▶ **Problem requirements**
Here is the task for the records below: repeat exactly the lines from the one with "Table 2. Experimental" to the one with "Figure 2. Reported", both included, and nothing else.

Start of Data under study

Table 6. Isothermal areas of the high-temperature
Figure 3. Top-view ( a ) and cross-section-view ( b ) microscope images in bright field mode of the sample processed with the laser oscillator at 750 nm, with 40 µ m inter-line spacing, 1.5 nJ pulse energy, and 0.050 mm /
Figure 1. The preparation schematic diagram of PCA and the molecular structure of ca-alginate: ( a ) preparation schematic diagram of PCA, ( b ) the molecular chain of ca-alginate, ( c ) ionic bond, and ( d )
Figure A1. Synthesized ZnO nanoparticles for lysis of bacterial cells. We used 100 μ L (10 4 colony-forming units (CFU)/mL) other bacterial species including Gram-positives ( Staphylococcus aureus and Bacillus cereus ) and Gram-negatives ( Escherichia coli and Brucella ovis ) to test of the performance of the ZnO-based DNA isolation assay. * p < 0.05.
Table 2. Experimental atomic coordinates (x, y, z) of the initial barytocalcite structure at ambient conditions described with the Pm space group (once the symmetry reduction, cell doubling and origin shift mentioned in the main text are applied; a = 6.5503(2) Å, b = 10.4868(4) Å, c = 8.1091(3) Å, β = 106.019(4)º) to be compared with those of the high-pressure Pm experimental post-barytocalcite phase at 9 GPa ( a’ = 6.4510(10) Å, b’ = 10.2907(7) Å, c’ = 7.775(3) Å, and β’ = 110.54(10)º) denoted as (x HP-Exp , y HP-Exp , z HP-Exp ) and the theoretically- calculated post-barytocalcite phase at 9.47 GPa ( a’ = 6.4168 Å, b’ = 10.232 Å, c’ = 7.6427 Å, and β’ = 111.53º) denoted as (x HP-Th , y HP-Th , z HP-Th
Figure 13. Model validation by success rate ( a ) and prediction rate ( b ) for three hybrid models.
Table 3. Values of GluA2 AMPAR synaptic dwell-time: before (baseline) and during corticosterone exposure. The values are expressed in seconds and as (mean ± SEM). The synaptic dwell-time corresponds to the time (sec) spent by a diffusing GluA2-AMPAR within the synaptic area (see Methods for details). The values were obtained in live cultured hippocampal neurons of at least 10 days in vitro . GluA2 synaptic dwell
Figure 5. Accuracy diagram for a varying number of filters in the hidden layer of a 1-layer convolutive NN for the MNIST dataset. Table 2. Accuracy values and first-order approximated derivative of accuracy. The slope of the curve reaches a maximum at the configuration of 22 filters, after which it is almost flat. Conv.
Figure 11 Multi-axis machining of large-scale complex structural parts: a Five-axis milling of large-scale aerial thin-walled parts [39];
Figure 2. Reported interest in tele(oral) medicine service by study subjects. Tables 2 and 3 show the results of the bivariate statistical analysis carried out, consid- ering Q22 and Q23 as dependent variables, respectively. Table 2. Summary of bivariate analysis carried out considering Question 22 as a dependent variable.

End of Data under study
Start of Data under study

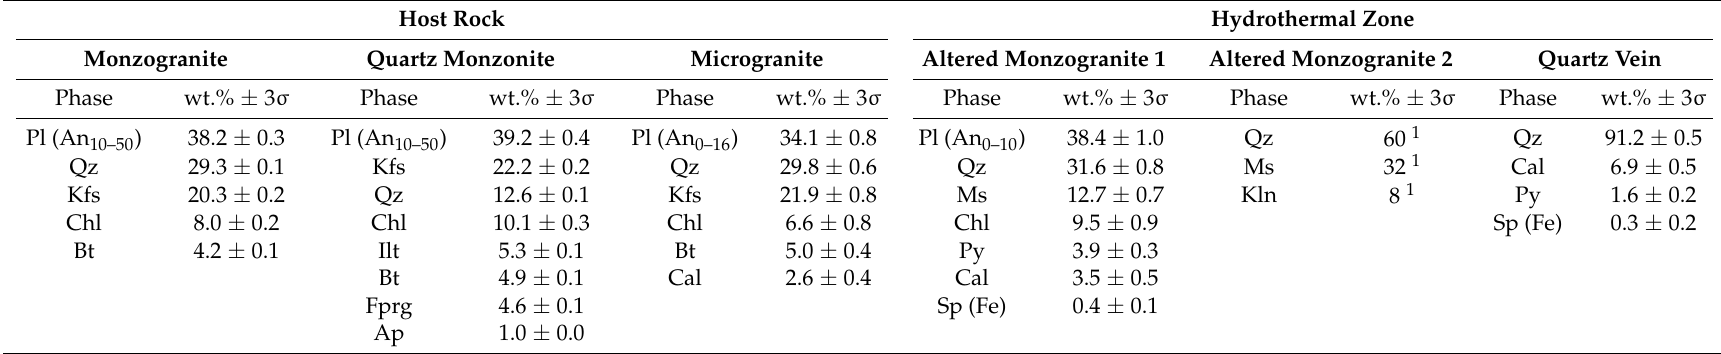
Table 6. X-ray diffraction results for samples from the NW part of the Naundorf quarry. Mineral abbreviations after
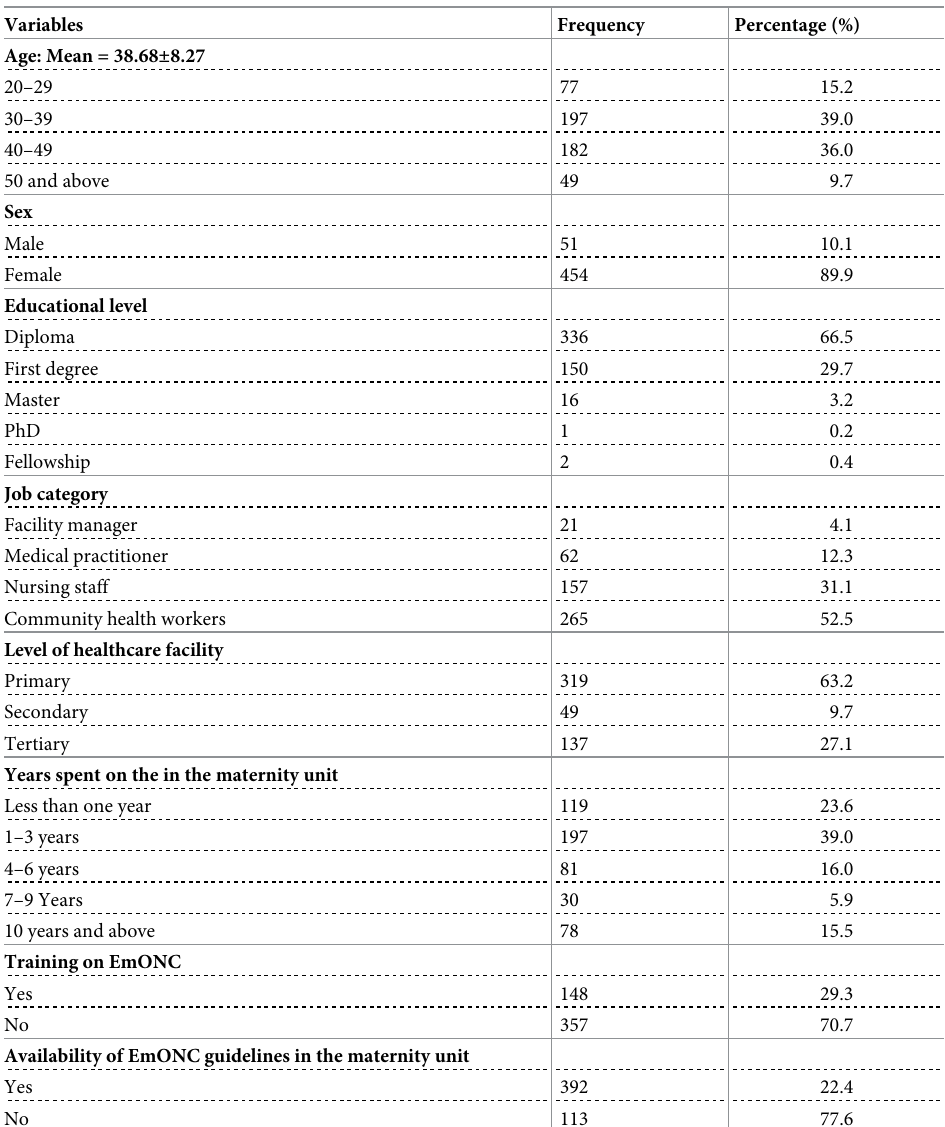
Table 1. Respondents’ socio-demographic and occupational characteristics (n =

End of Data under study
Start of Data under study

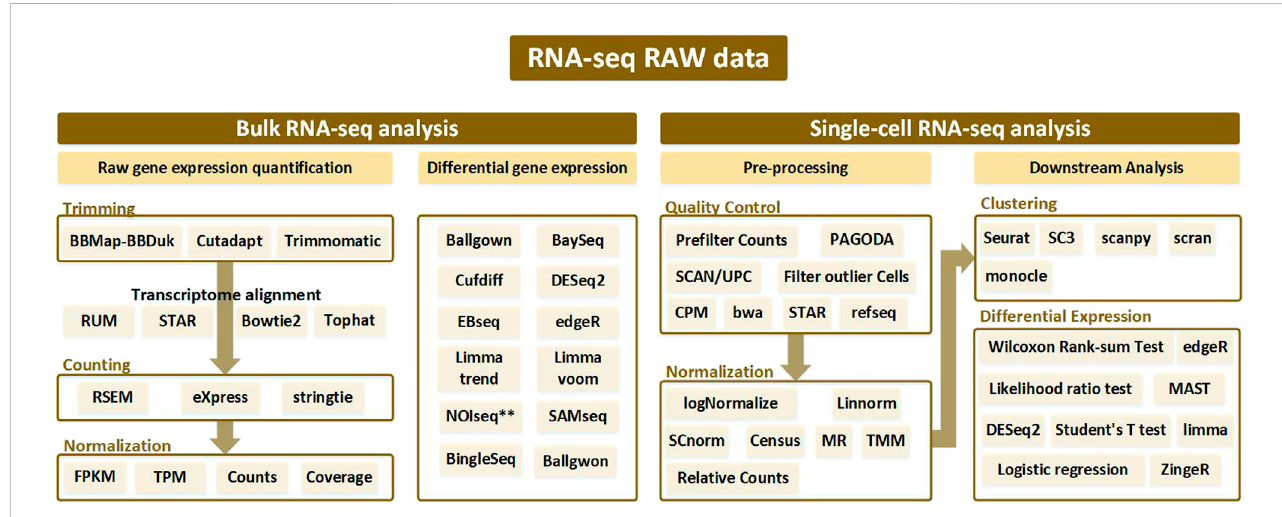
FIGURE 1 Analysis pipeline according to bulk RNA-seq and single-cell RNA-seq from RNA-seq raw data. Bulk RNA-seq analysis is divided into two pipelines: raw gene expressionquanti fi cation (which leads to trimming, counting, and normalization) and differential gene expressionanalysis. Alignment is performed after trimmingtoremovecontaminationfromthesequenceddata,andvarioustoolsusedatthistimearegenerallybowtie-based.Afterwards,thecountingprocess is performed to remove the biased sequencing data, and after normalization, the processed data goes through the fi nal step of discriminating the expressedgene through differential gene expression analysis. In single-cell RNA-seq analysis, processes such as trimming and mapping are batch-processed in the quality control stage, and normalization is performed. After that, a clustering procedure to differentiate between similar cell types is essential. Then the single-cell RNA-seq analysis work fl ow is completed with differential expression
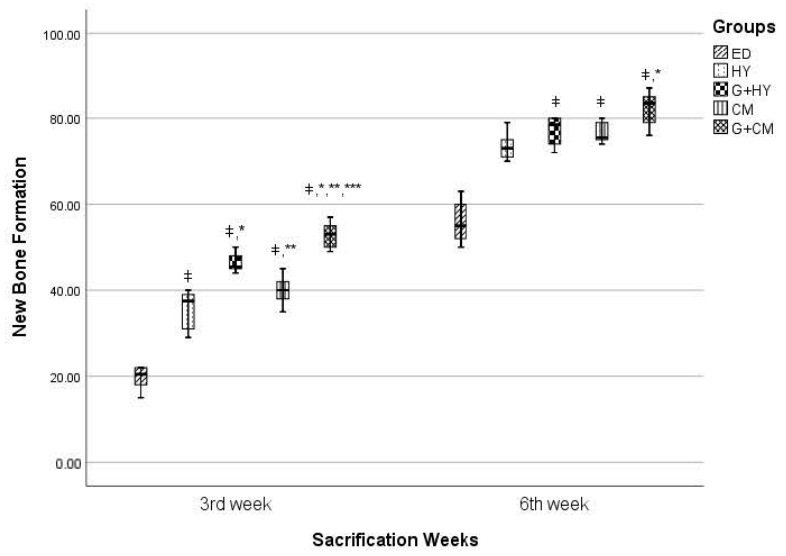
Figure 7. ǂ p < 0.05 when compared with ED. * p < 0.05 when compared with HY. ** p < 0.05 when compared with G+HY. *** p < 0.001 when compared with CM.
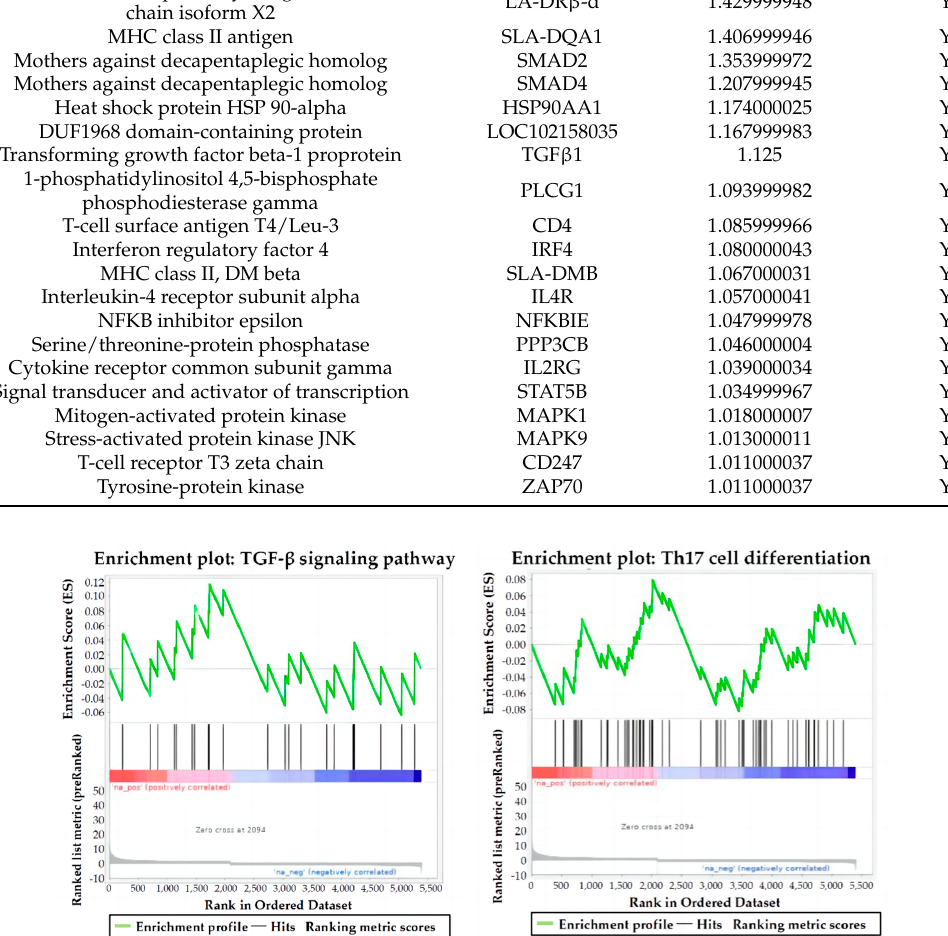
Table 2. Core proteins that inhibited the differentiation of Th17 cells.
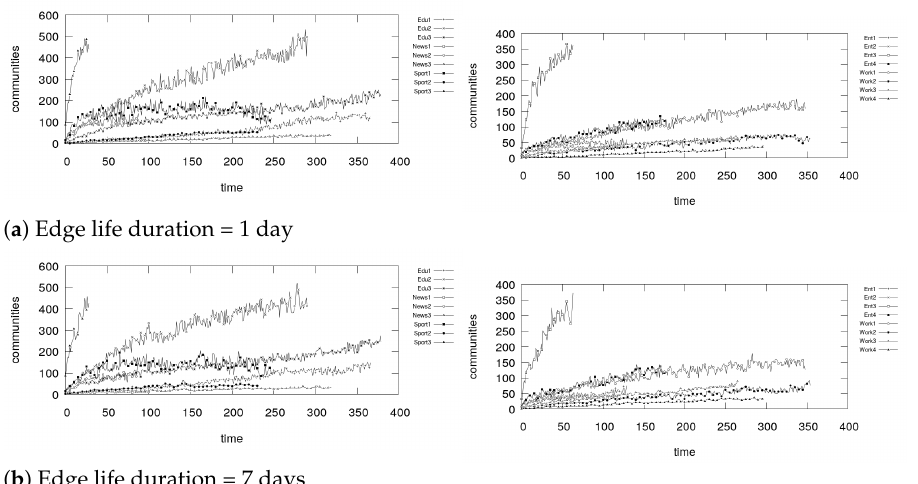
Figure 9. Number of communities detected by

End of Data under study

▶ **Task solution**
Table 2. Experimental atomic coordinates (x, y, z) of the initial barytocalcite structure at ambient conditions described with the Pm space group (once the symmetry reduction, cell doubling and origin shift mentioned in the main text are applied; a = 6.5503(2) Å, b = 10.4868(4) Å, c = 8.1091(3) Å, β = 106.019(4)º) to be compared with those of the high-pressure Pm experimental post-barytocalcite phase at 9 GPa ( a’ = 6.4510(10) Å, b’ = 10.2907(7) Å, c’ = 7.775(3) Å, and β’ = 110.54(10)º) denoted as (x HP-Exp , y HP-Exp , z HP-Exp ) and the theoretically- calculated post-barytocalcite phase at 9.47 GPa ( a’ = 6.4168 Å, b’ = 10.232 Å, c’ = 7.6427 Å, and β’ = 111.53º) denoted as (x HP-Th , y HP-Th , z HP-Th
Figure 13. Model validation by success rate ( a ) and prediction rate ( b ) for three hybrid models.
Table 3. Values of GluA2 AMPAR synaptic dwell-time: before (baseline) and during corticosterone exposure. The values are expressed in seconds and as (mean ± SEM). The synaptic dwell-time corresponds to the time (sec) spent by a diffusing GluA2-AMPAR within the synaptic area (see Methods for details). The values were obtained in live cultured hippocampal neurons of at least 10 days in vitro . GluA2 synaptic dwell
Figure 5. Accuracy diagram for a varying number of filters in the hidden layer of a 1-layer convolutive NN for the MNIST dataset. Table 2. Accuracy values and first-order approximated derivative of accuracy. The slope of the curve reaches a maximum at the configuration of 22 filters, after which it is almost flat. Conv.
Figure 11 Multi-axis machining of large-scale complex structural parts: a Five-axis milling of large-scale aerial thin-walled parts [39];
Figure 2. Reported interest in tele(oral) medicine service by study subjects. Tables 2 and 3 show the results of the bivariate statistical analysis carried out, consid- ering Q22 and Q23 as dependent variables, respectively. Table 2. Summary of bivariate analysis carried out considering Question 22 as a dependent variable.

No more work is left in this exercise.